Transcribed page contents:
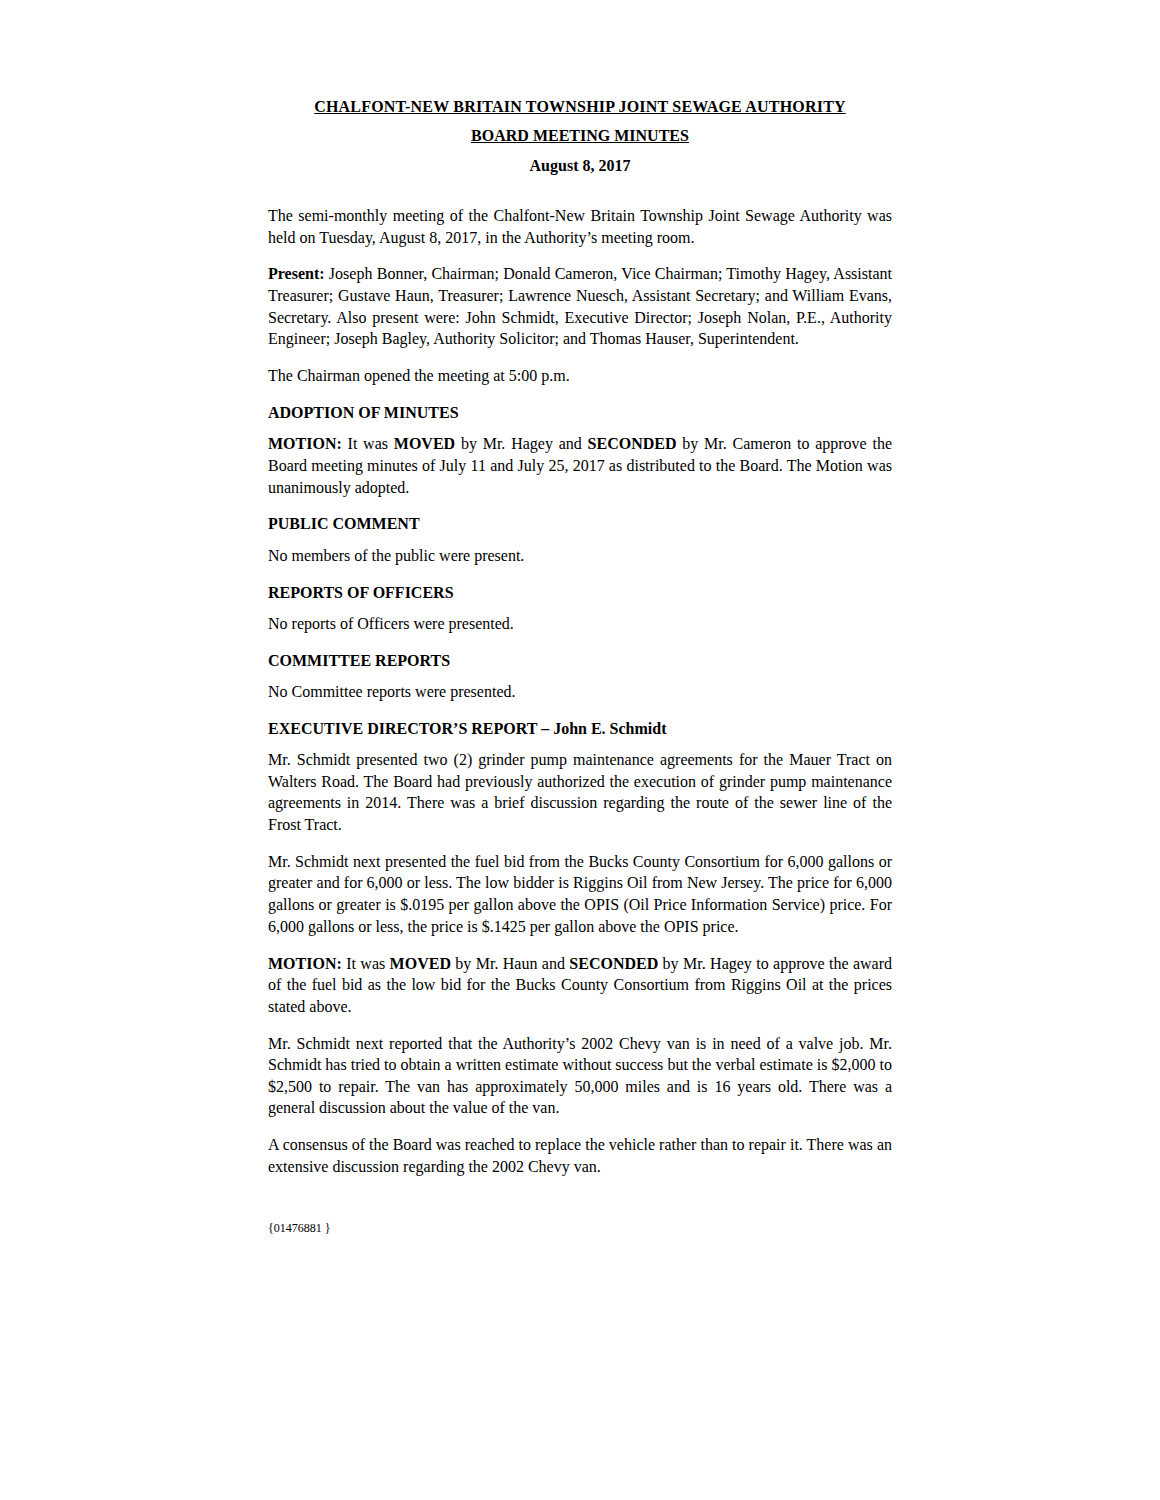Chalfont-New Britain Township Joint Sewage Authority
Board Meeting Minutes
August 8, 2017
The semi-monthly meeting of the Chalfont-New Britain Township Joint Sewage Authority was held on Tuesday, August 8, 2017, in the Authority’s meeting room.
Present: Joseph Bonner, Chairman; Donald Cameron, Vice Chairman; Timothy Hagey, Assistant Treasurer; Gustave Haun, Treasurer; Lawrence Nuesch, Assistant Secretary; and William Evans, Secretary. Also present were: John Schmidt, Executive Director; Joseph Nolan, P.E., Authority Engineer; Joseph Bagley, Authority Solicitor; and Thomas Hauser, Superintendent.
The Chairman opened the meeting at 5:00 p.m.
Adoption of Minutes
MOTION: It was MOVED by Mr. Hagey and SECONDED by Mr. Cameron to approve the Board meeting minutes of July 11 and July 25, 2017 as distributed to the Board. The Motion was unanimously adopted.
Public Comment
No members of the public were present.
Reports of Officers
No reports of Officers were presented.
Committee Reports
No Committee reports were presented.
Executive Director’s Report – John E. Schmidt
Mr. Schmidt presented two (2) grinder pump maintenance agreements for the Mauer Tract on Walters Road. The Board had previously authorized the execution of grinder pump maintenance agreements in 2014. There was a brief discussion regarding the route of the sewer line of the Frost Tract.
Mr. Schmidt next presented the fuel bid from the Bucks County Consortium for 6,000 gallons or greater and for 6,000 or less. The low bidder is Riggins Oil from New Jersey. The price for 6,000 gallons or greater is $.0195 per gallon above the OPIS (Oil Price Information Service) price. For 6,000 gallons or less, the price is $.1425 per gallon above the OPIS price.
MOTION: It was MOVED by Mr. Haun and SECONDED by Mr. Hagey to approve the award of the fuel bid as the low bid for the Bucks County Consortium from Riggins Oil at the prices stated above.
Mr. Schmidt next reported that the Authority’s 2002 Chevy van is in need of a valve job. Mr. Schmidt has tried to obtain a written estimate without success but the verbal estimate is $2,000 to $2,500 to repair. The van has approximately 50,000 miles and is 16 years old. There was a general discussion about the value of the van.
A consensus of the Board was reached to replace the vehicle rather than to repair it. There was an extensive discussion regarding the 2002 Chevy van.
{01476881 }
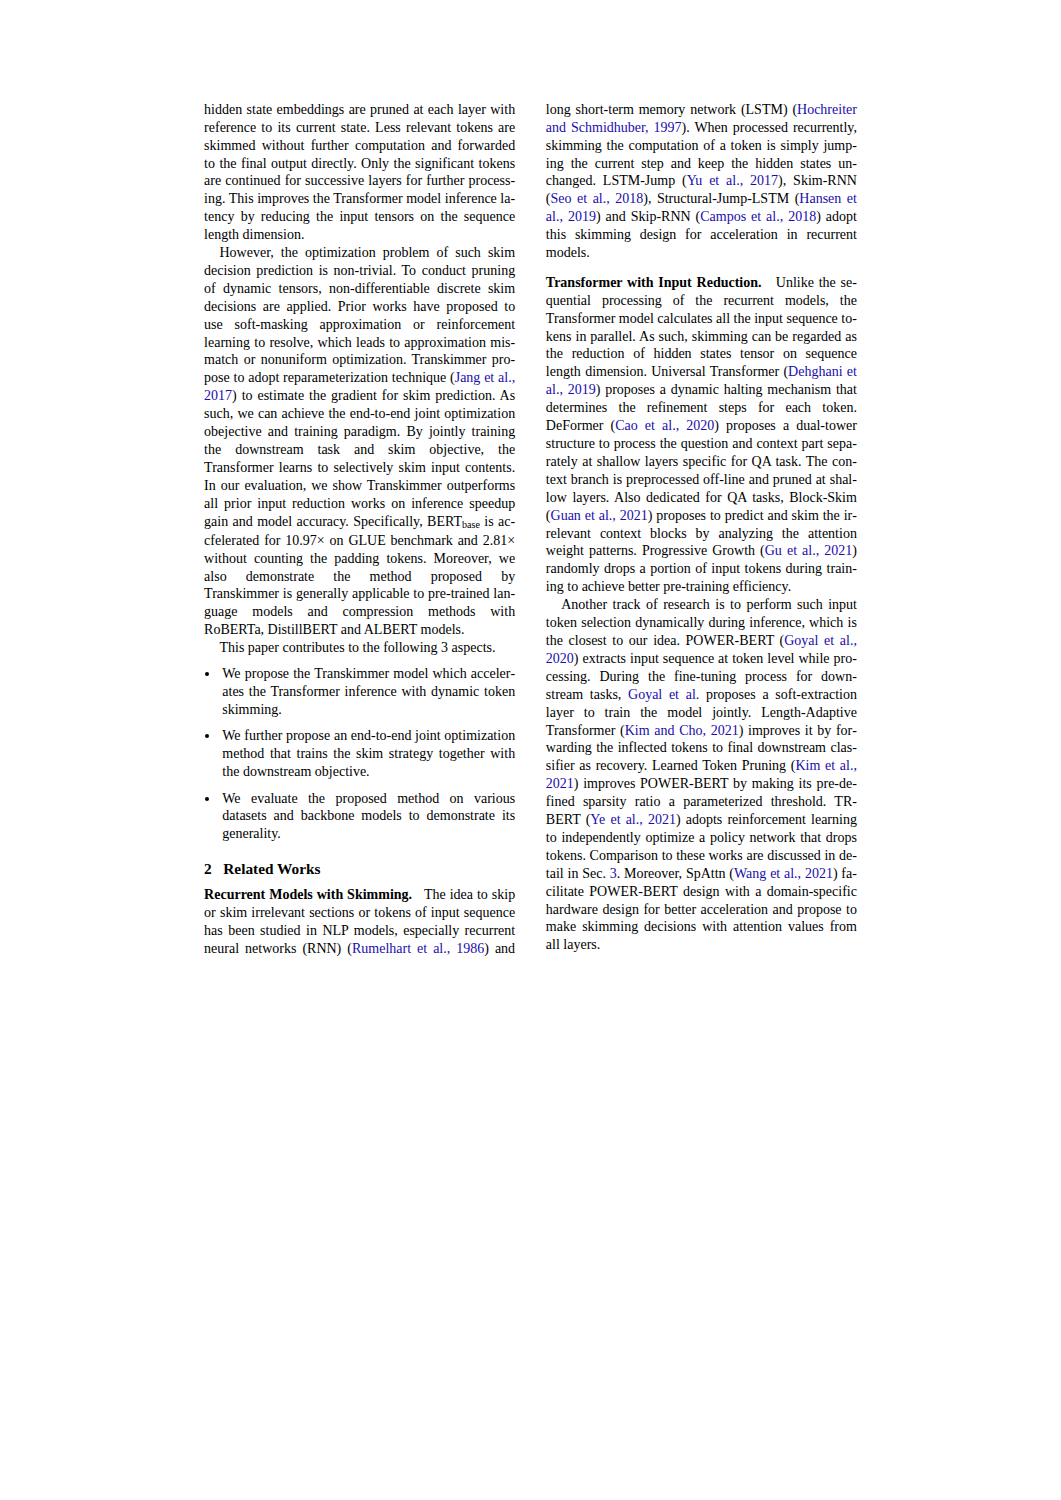hidden state embeddings are pruned at each layer with reference to its current state. Less relevant tokens are skimmed without further computation and forwarded to the final output directly. Only the significant tokens are continued for successive layers for further processing. This improves the Transformer model inference latency by reducing the input tensors on the sequence length dimension.
However, the optimization problem of such skim decision prediction is non-trivial. To conduct pruning of dynamic tensors, non-differentiable discrete skim decisions are applied. Prior works have proposed to use soft-masking approximation or reinforcement learning to resolve, which leads to approximation mismatch or nonuniform optimization. Transkimmer propose to adopt reparameterization technique (Jang et al., 2017) to estimate the gradient for skim prediction. As such, we can achieve the end-to-end joint optimization obejective and training paradigm. By jointly training the downstream task and skim objective, the Transformer learns to selectively skim input contents. In our evaluation, we show Transkimmer outperforms all prior input reduction works on inference speedup gain and model accuracy. Specifically, BERTbase is accfelerated for 10.97× on GLUE benchmark and 2.81× without counting the padding tokens. Moreover, we also demonstrate the method proposed by Transkimmer is generally applicable to pre-trained language models and compression methods with RoBERTa, DistillBERT and ALBERT models.
This paper contributes to the following 3 aspects.
We propose the Transkimmer model which accelerates the Transformer inference with dynamic token skimming.
We further propose an end-to-end joint optimization method that trains the skim strategy together with the downstream objective.
We evaluate the proposed method on various datasets and backbone models to demonstrate its generality.
2 Related Works
Recurrent Models with Skimming. The idea to skip or skim irrelevant sections or tokens of input sequence has been studied in NLP models, especially recurrent neural networks (RNN) (Rumelhart et al., 1986) and long short-term memory network (LSTM) (Hochreiter and Schmidhuber, 1997). When processed recurrently, skimming the computation of a token is simply jumping the current step and keep the hidden states unchanged. LSTM-Jump (Yu et al., 2017), Skim-RNN (Seo et al., 2018), Structural-Jump-LSTM (Hansen et al., 2019) and Skip-RNN (Campos et al., 2018) adopt this skimming design for acceleration in recurrent models.
Transformer with Input Reduction. Unlike the sequential processing of the recurrent models, the Transformer model calculates all the input sequence tokens in parallel. As such, skimming can be regarded as the reduction of hidden states tensor on sequence length dimension. Universal Transformer (Dehghani et al., 2019) proposes a dynamic halting mechanism that determines the refinement steps for each token. DeFormer (Cao et al., 2020) proposes a dual-tower structure to process the question and context part separately at shallow layers specific for QA task. The context branch is preprocessed off-line and pruned at shallow layers. Also dedicated for QA tasks, Block-Skim (Guan et al., 2021) proposes to predict and skim the irrelevant context blocks by analyzing the attention weight patterns. Progressive Growth (Gu et al., 2021) randomly drops a portion of input tokens during training to achieve better pre-training efficiency.
Another track of research is to perform such input token selection dynamically during inference, which is the closest to our idea. POWER-BERT (Goyal et al., 2020) extracts input sequence at token level while processing. During the fine-tuning process for downstream tasks, Goyal et al. proposes a soft-extraction layer to train the model jointly. Length-Adaptive Transformer (Kim and Cho, 2021) improves it by forwarding the inflected tokens to final downstream classifier as recovery. Learned Token Pruning (Kim et al., 2021) improves POWER-BERT by making its pre-defined sparsity ratio a parameterized threshold. TR-BERT (Ye et al., 2021) adopts reinforcement learning to independently optimize a policy network that drops tokens. Comparison to these works are discussed in detail in Sec. 3. Moreover, SpAttn (Wang et al., 2021) facilitate POWER-BERT design with a domain-specific hardware design for better acceleration and propose to make skimming decisions with attention values from all layers.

• Work task: Could you repeat the entries word for word, skipping the pictures they contain?

• Written response:
Chalfont-New Britain Township Joint Sewage Authority
Board Meeting Minutes
August 8, 2017
The semi-monthly meeting of the Chalfont-New Britain Township Joint Sewage Authority was held on Tuesday, August 8, 2017, in the Authority’s meeting room.
Present: Joseph Bonner, Chairman; Donald Cameron, Vice Chairman; Timothy Hagey, Assistant Treasurer; Gustave Haun, Treasurer; Lawrence Nuesch, Assistant Secretary; and William Evans, Secretary. Also present were: John Schmidt, Executive Director; Joseph Nolan, P.E., Authority Engineer; Joseph Bagley, Authority Solicitor; and Thomas Hauser, Superintendent.
The Chairman opened the meeting at 5:00 p.m.
Adoption of Minutes
MOTION: It was MOVED by Mr. Hagey and SECONDED by Mr. Cameron to approve the Board meeting minutes of July 11 and July 25, 2017 as distributed to the Board. The Motion was unanimously adopted.
Public Comment
No members of the public were present.
Reports of Officers
No reports of Officers were presented.
Committee Reports
No Committee reports were presented.
Executive Director’s Report – John E. Schmidt
Mr. Schmidt presented two (2) grinder pump maintenance agreements for the Mauer Tract on Walters Road. The Board had previously authorized the execution of grinder pump maintenance agreements in 2014. There was a brief discussion regarding the route of the sewer line of the Frost Tract.
Mr. Schmidt next presented the fuel bid from the Bucks County Consortium for 6,000 gallons or greater and for 6,000 or less. The low bidder is Riggins Oil from New Jersey. The price for 6,000 gallons or greater is $.0195 per gallon above the OPIS (Oil Price Information Service) price. For 6,000 gallons or less, the price is $.1425 per gallon above the OPIS price.
MOTION: It was MOVED by Mr. Haun and SECONDED by Mr. Hagey to approve the award of the fuel bid as the low bid for the Bucks County Consortium from Riggins Oil at the prices stated above.
Mr. Schmidt next reported that the Authority’s 2002 Chevy van is in need of a valve job. Mr. Schmidt has tried to obtain a written estimate without success but the verbal estimate is $2,000 to $2,500 to repair. The van has approximately 50,000 miles and is 16 years old. There was a general discussion about the value of the van.
A consensus of the Board was reached to replace the vehicle rather than to repair it. There was an extensive discussion regarding the 2002 Chevy van.
{01476881 }
hidden state embeddings are pruned at each layer with reference to its current state. Less relevant tokens are skimmed without further computation and forwarded to the final output directly. Only the significant tokens are continued for successive layers for further processing. This improves the Transformer model inference latency by reducing the input tensors on the sequence length dimension.
However, the optimization problem of such skim decision prediction is non-trivial. To conduct pruning of dynamic tensors, non-differentiable discrete skim decisions are applied. Prior works have proposed to use soft-masking approximation or reinforcement learning to resolve, which leads to approximation mismatch or nonuniform optimization. Transkimmer propose to adopt reparameterization technique (Jang et al., 2017) to estimate the gradient for skim prediction. As such, we can achieve the end-to-end joint optimization obejective and training paradigm. By jointly training the downstream task and skim objective, the Transformer learns to selectively skim input contents. In our evaluation, we show Transkimmer outperforms all prior input reduction works on inference speedup gain and model accuracy. Specifically, BERTbase is accfelerated for 10.97× on GLUE benchmark and 2.81× without counting the padding tokens. Moreover, we also demonstrate the method proposed by Transkimmer is generally applicable to pre-trained language models and compression methods with RoBERTa, DistillBERT and ALBERT models.
This paper contributes to the following 3 aspects.
We propose the Transkimmer model which accelerates the Transformer inference with dynamic token skimming.
We further propose an end-to-end joint optimization method that trains the skim strategy together with the downstream objective.
We evaluate the proposed method on various datasets and backbone models to demonstrate its generality.
2 Related Works
Recurrent Models with Skimming. The idea to skip or skim irrelevant sections or tokens of input sequence has been studied in NLP models, especially recurrent neural networks (RNN) (Rumelhart et al., 1986) and long short-term memory network (LSTM) (Hochreiter and Schmidhuber, 1997). When processed recurrently, skimming the computation of a token is simply jumping the current step and keep the hidden states unchanged. LSTM-Jump (Yu et al., 2017), Skim-RNN (Seo et al., 2018), Structural-Jump-LSTM (Hansen et al., 2019) and Skip-RNN (Campos et al., 2018) adopt this skimming design for acceleration in recurrent models.
Transformer with Input Reduction. Unlike the sequential processing of the recurrent models, the Transformer model calculates all the input sequence tokens in parallel. As such, skimming can be regarded as the reduction of hidden states tensor on sequence length dimension. Universal Transformer (Dehghani et al., 2019) proposes a dynamic halting mechanism that determines the refinement steps for each token. DeFormer (Cao et al., 2020) proposes a dual-tower structure to process the question and context part separately at shallow layers specific for QA task. The context branch is preprocessed off-line and pruned at shallow layers. Also dedicated for QA tasks, Block-Skim (Guan et al., 2021) proposes to predict and skim the irrelevant context blocks by analyzing the attention weight patterns. Progressive Growth (Gu et al., 2021) randomly drops a portion of input tokens during training to achieve better pre-training efficiency.
Another track of research is to perform such input token selection dynamically during inference, which is the closest to our idea. POWER-BERT (Goyal et al., 2020) extracts input sequence at token level while processing. During the fine-tuning process for downstream tasks, Goyal et al. proposes a soft-extraction layer to train the model jointly. Length-Adaptive Transformer (Kim and Cho, 2021) improves it by forwarding the inflected tokens to final downstream classifier as recovery. Learned Token Pruning (Kim et al., 2021) improves POWER-BERT by making its pre-defined sparsity ratio a parameterized threshold. TR-BERT (Ye et al., 2021) adopts reinforcement learning to independently optimize a policy network that drops tokens. Comparison to these works are discussed in detail in Sec. 3. Moreover, SpAttn (Wang et al., 2021) facilitate POWER-BERT design with a domain-specific hardware design for better acceleration and propose to make skimming decisions with attention values from all layers.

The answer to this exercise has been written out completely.